The aforementioned revolution refers to a series of protests that have swept across Sudan since the mid-December against the corrupt regime of President Omar Al-Bashir. Over the past two months, the Sudanese government has responded to the peaceful demonstrations with excessive force, killing over 50 citizens and injuring hundreds more. Just as in previous protests in the young nation, art has been a major tool of expression. Among the countless political cartoons, documentaries, and visual art utilised by the youth-led movement and its sympathetic diaspora, songs like “Hatred” serve as manifestos for the people.

The rapper has rising to relative fame among Sudanese listeners through his parody video, “Shafata”, and his verse on Maha AJ’s “Salimmik”; however, this video is his most popular hit yet. This popularity can be accredited in part to his growing following and in part to this pivotal time in Sudanese history where a people whose voice, and music, has been suppressed are no longer content with foreign content. There has been a result surge in Sudanese rap music and its consumption online and, this song in particular, has become widely circulated in WhatsApp group chats.

This is not the first time that Flippter has included political messages in his videos, that generally serve as social commentaries through satire. However, this track contains element of realist, blatant outrage that is new for him. 

In a 2017 interview with the hip hop blog RE-VOLT.com Flippter said his aim is for his music, “to earn respect locally first, then to prove to the Middle-East Hip-Hop artists and fans that Sudanese people have bars too and also to help solve our problems by developing our own industries instead of individual businesses with or without help from other countries because we are awesome.” 

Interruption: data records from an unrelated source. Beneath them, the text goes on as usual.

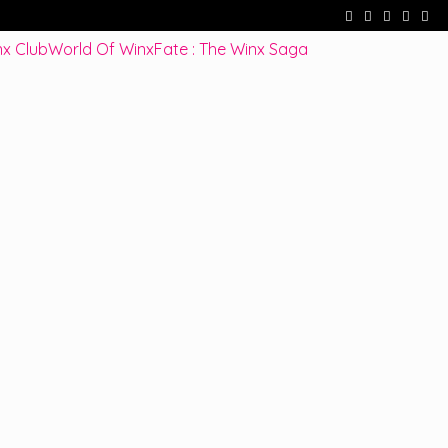
cenes !
Fate : The Winx Saga – De nouveaux extraits et une date po
x Club
World Of Winx
Fate : The Winx Saga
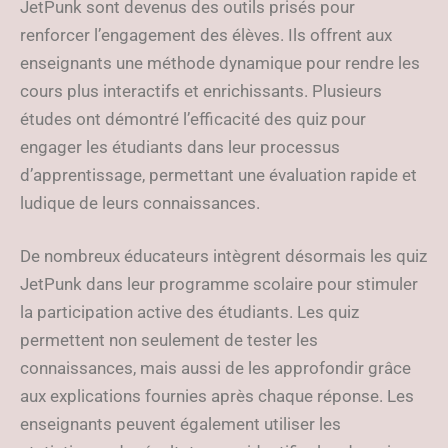
JetPunk sont devenus des outils prisés pour
renforcer l’engagement des élèves. Ils offrent aux
enseignants une méthode dynamique pour rendre les
cours plus interactifs et enrichissants. Plusieurs
études ont démontré l’efficacité des quiz pour
engager les étudiants dans leur processus
d’apprentissage, permettant une évaluation rapide et
ludique de leurs connaissances.
De nombreux éducateurs intègrent désormais les quiz
JetPunk dans leur programme scolaire pour stimuler
la participation active des étudiants. Les quiz
permettent non seulement de tester les
connaissances, mais aussi de les approfondir grâce
aux explications fournies après chaque réponse. Les
enseignants peuvent également utiliser les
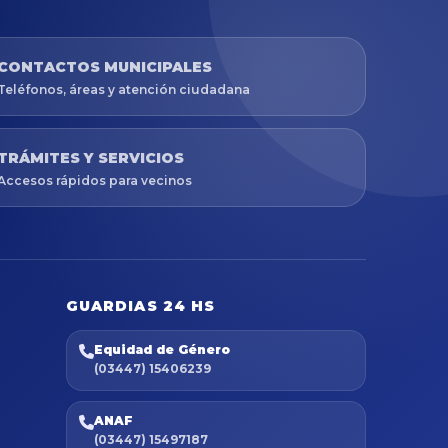
CONTACTOS MUNICIPALES
Teléfonos, áreas y atención ciudadana
TRÁMITES Y SERVICIOS
Accesos rápidos para vecinos
GUARDIAS 24 HS
Equidad de Género
(03447) 15406239
ANAF
(03447) 15497187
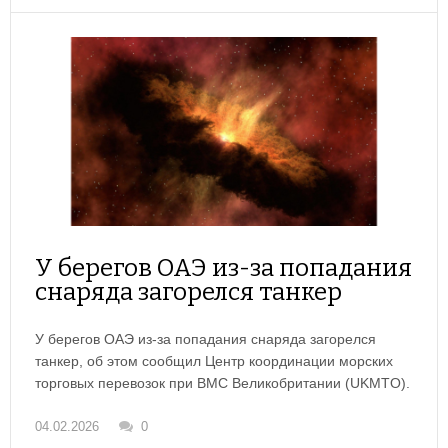
У берегов ОАЭ из-за попадания
снаряда загорелся танкер
У берегов ОАЭ из-за попадания снаряда загорелся
танкер, об этом сообщил Центр координации морских
торговых перевозок при ВМС Великобритании (UKMTO).
04.02.2026
0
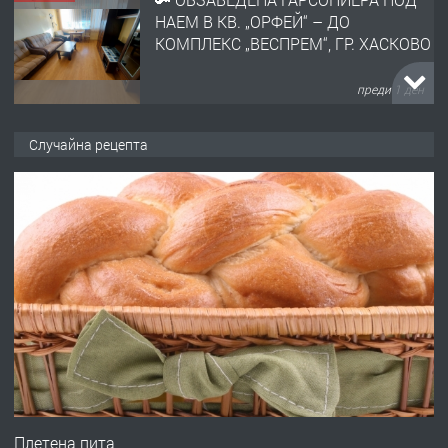
НАЕМ В КВ. „ОРФЕЙ“ – ДО
КОМПЛЕКС „ВЕСПРЕМ“, ГР. ХАСКОВО
преди 1 ден
ПРЕДЛАГА
НАПЪЛНО ОБЗАВЕДЕН И
ОБОРУДВАН ТРИСТАЕН
Случайна рецепта
АПАРТАМЕНТ В ЦЕНТЪРА НА ГР.
ХАСКОВО
преди 2 дни
ПРЕДЛАГА
Давам гараж под наем
преди 2 дни
ПРЕДЛАГА
№4120 Магазин/Офис под наем в кв.
Любен Каравелов, Хасково-близо до
градската градина!
Плетена пита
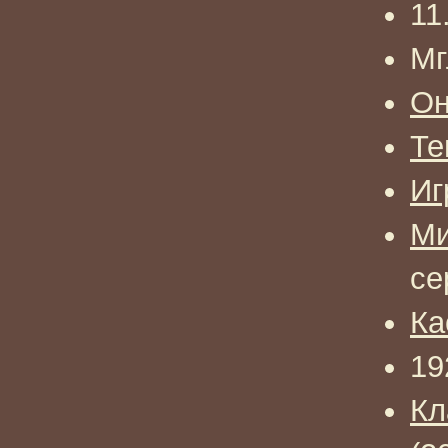
11
Мг
О
Те
Иг
Ми
се
Ка
19
Кл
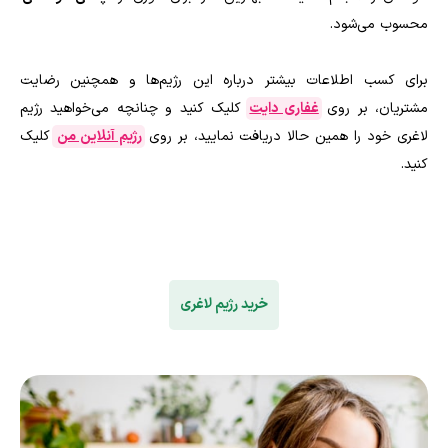
محسوب می‌شود.
برای کسب اطلاعات بیشتر درباره این رژیم‌ها و همچنین رضایت
مشتریان، بر روی
غفاری دایت
کلیک کنید و چنانچه می‌خواهید رژیم
لاغری خود را همین حالا دریافت نمایید، بر روی
رژیم آنلاین من
کلیک
کنید
.
خرید رژیم لاغری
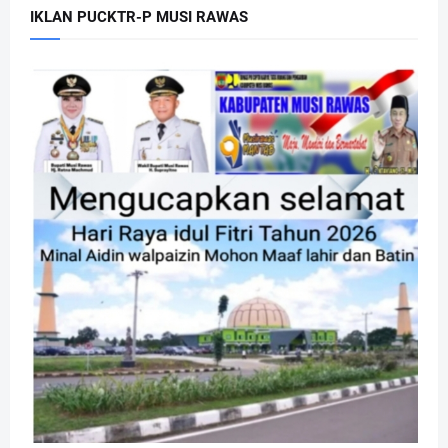
IKLAN PUCKTR-P MUSI RAWAS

The lyrics of this track call out the Sudanese government for its deceptive rhetoric and misuse of government funds to slowly destroy the nation for the financial gain of a few. He also condemns the brutal treatment of protestors. Unlike the dozens of martyrs who were stopped by a bullet, however, Flippter continues to live and fight after receiving a shot to the head towards the end of the video: a symbol that the revolution cannot die.